CNN’s Dan Kamal contributed to this report.
2:55 p.m. ET, August 28, 2020
Jacob Blake's sister: "We will not be a footstool to oppression"
From CNN's Skylar Mitchell
Letetra Wideman, Jacob Blake Jr.'s sister, also spoke to those gathering at today's March on Washington. She said she was speaking on behalf of their mother.
"We will not be a footstool to oppression," she said, as she urged Black people to unify, and support "group economics" and solidarity between Black men, women and children.
"Black America, I hold you accountable. You must stand. You must fight, but not with violence and chaos. With self love," she said.
3:53 p.m. ET, August 28, 2020
Jacob Blake's father: "We're not taking it anymore, I ask everyone to stand up"
From CNN's Skylar Mitchell
Jacob Blake Sr. on Friday said he knew his father was in Washington, DC, at the original March on Washington in 1963 when he was a child.
“I truly did not want to come see you all here today for these reasons,” he stated, adding that he showed up to Friday's March on Washington because “I have a duty.”
The junior Blake, a Black Wisconsin resident, was shot seven times in the back by a White police officer who tried to detain him on Sunday in Kenosha.
“But we're gonna stand up. Every Black person in the United States is gonna stand up. We're tired!” he said.
“We're gonna hold court today. We're gonna hold court on systematic racism,” Blake Sr. said before mentioning the names of other victims of police violence, “Guilty. Racism against all of us.”
"And we're not taking it anymore, I ask everyone to stand up. No justice, no peace!" he said.
3:04 p.m. ET, August 28, 2020
Relatives of shooting victims speak out at the March on Washington
From CNN's Skylar Mitchell
Numerous family members and loved ones of Black Americans killed in acts of violence spoke out during the March on Washington today.
Here are some of the excerpts:
Sister of Botham Jean — who was killed by ex-Dallas police officer Amber Guyger while in his home when Guyger walked in, thinking it was her own — said people need to keep pushing for "change so that their lives were not taken in vain." "We are our brothers' and sisters' keepers," Allisa Charles-Findley said.
Wanda Cooper-Jones, mother of Ahmaud Arbery, said she carries "a very broken heart but also a grateful heart that God chose my son to be a part of this historic movement." "I love you all for standing with us," she said.
Arbery's father Marcus Arbery Sr., remembered his son, saying how heartbroken he still is at his passing. "I used to speak to my son on the phone every day, and now sometimes I feel like he forgot to call me," he said.
Sybrina Fulton, mother of Trayvon Martin, spoke after the audience chanted her son's name. She said "even though we're going through a crisis, even though it looks dark, I want you to be encouraged." "Don't stop saying Black Lives Matter. Don't stop fighting, don't stop protesting, stand together. We were built for this," Fulton said.
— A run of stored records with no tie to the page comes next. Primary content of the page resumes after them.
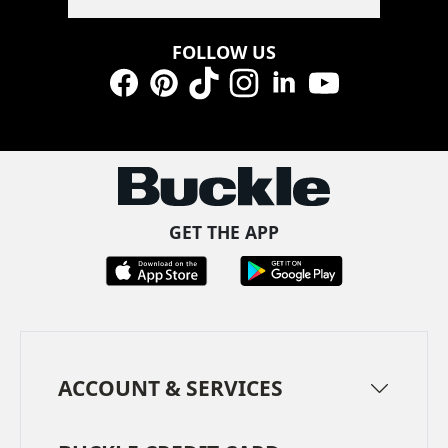
FOLLOW US
Facebook
Pinterest
TikTok
Instagram
LinkedIn
YouTube
GET THE APP
ACCOUNT & SERVICES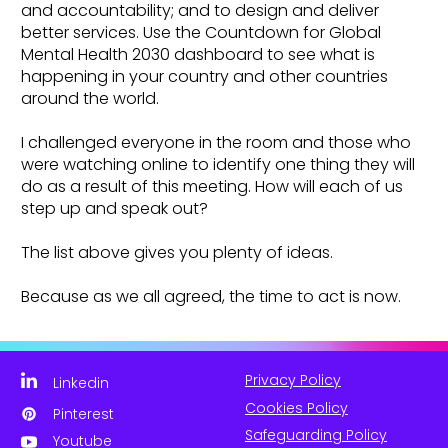
and accountability; and to design and deliver
better services. Use the Countdown for Global
Mental Health 2030 dashboard to see what is
happening in your country and other countries
around the world.
I challenged everyone in the room and those who
were watching online to identify one thing they will
do as a result of this meeting. How will each of us
step up and speak out?
The list above gives you plenty of ideas.
Because as we all agreed, the time to act is now.
Privacy Policy
Linkedin
Cookies Policy
Pinterest
Safeguarding Policy
Youtube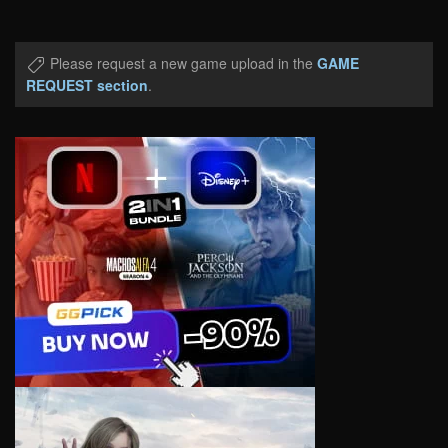
Please request a new game upload in the
GAME
REQUEST section
.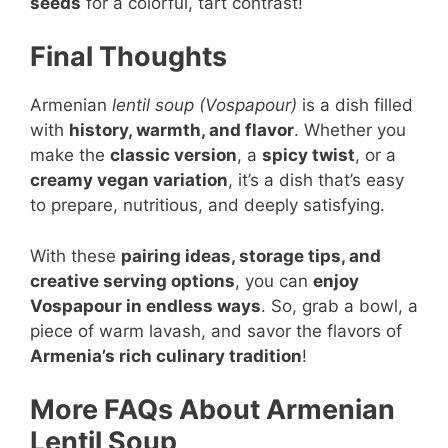
seeds
for a colorful, tart contrast!
Final Thoughts
Armenian
lentil soup (Vospapour)
is a dish filled
with
history, warmth, and flavor
. Whether you
make the
classic version
, a
spicy twist
, or a
creamy vegan variation
, it’s a dish that’s easy
to prepare, nutritious, and deeply satisfying.
With these
pairing ideas, storage tips, and
creative serving options
, you can
enjoy
Vospapour in endless ways
. So, grab a bowl, a
piece of warm lavash, and savor the flavors of
Armenia’s rich culinary tradition
!
More FAQs About Armenian
Lentil Soup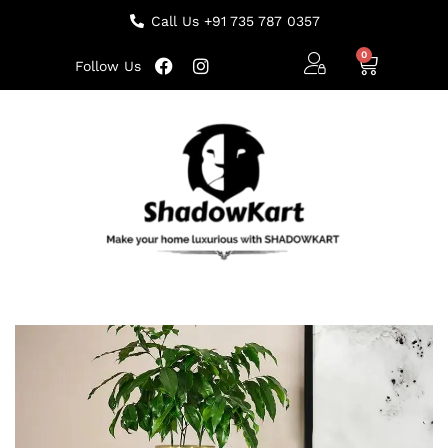
Call Us +91 735 787 0357
Follow Us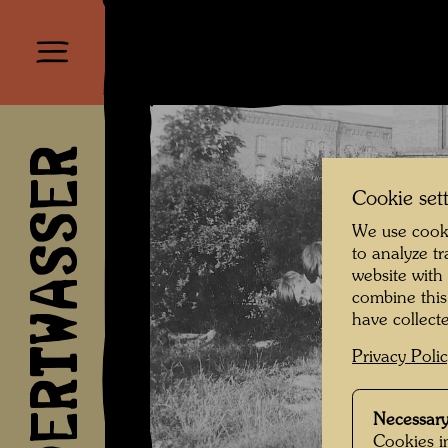
HUNDERTWASSER
Cookie set
We use cooki
to analyze t
website with
combine this
have collecte
Privacy Poli
Necessary
Cookies in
Eric Garner's son spoke, saying "I'm challenging the young people to vote." He advocated for peaceful marching and urges protesters against looting.
Oscar Grant's mother wanted everyone to know "that this race is not given to the swift or the strong, but to the one who endures." Wanda Johnson urged people to "continue to band together, to continue to call the injustices unjust."
Dontre Hamilton's mother urged people to vote this fall. "I will never stop fighting for you," she said about her son.